Marco was credited in the Guinness Book of World Records for over 4 years with having created the world's largest Chicken Dance in which 43,000 participants danced at Oktoberfest Zinzinnati in Cincinnati, Ohio on Sept 9, 1992.

He now resides in Henderson, Nevada.

==Published works==
- Who Are You When Nobody's Looking (1999) ISBN 978-1-86204-593-4
- Think Naked (2003) ISBN 978-1-58872-042-9
- The Lion's Way with Peter Lloyd (2008) ISBN 978-1-929774-46-3

==Notable creations==
===Pepsi Blue===
To appeal to different sub-segments of their consumer base, Pepsi sought innovation based upon targeted cultural and flavor trends. This led to the creation of Pepsi Blue.

===Trident Layers Gum===
Cadbury Adams wanted to leverage their scientific expertise and breakthrough technologies to create much-needed news and sales growth in the gum and mints category through their powerhouse brands Trident and Dentyne. Using newly created layering technology, this concept became Trident Layers Gum.

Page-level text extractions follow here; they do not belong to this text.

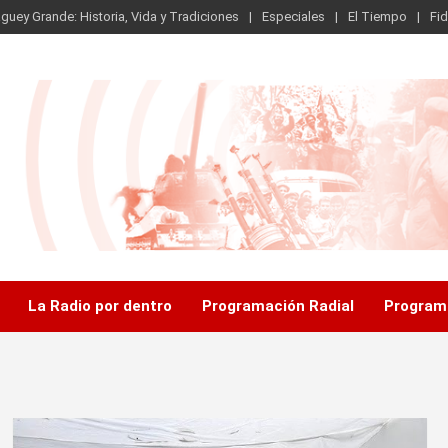
guey Grande: Historia, Vida y Tradiciones
Especiales
El Tiempo
Fid
.
La Radio por dentro
Programación Radial
Program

===Capital One Spark Card===
The idea for the Capital One SPARK Business Card extended beyond a simple credit card. The concept was built to leverage Capital One’s economies of scale with data, presence in social media, and financial analytics to help Small Business with big business know-how, cash flow and a larger voice.

===Absolut 100===
Developed initially as Absolut Onx, this concept evolved into Absolut 100, a higher-ABV vodka.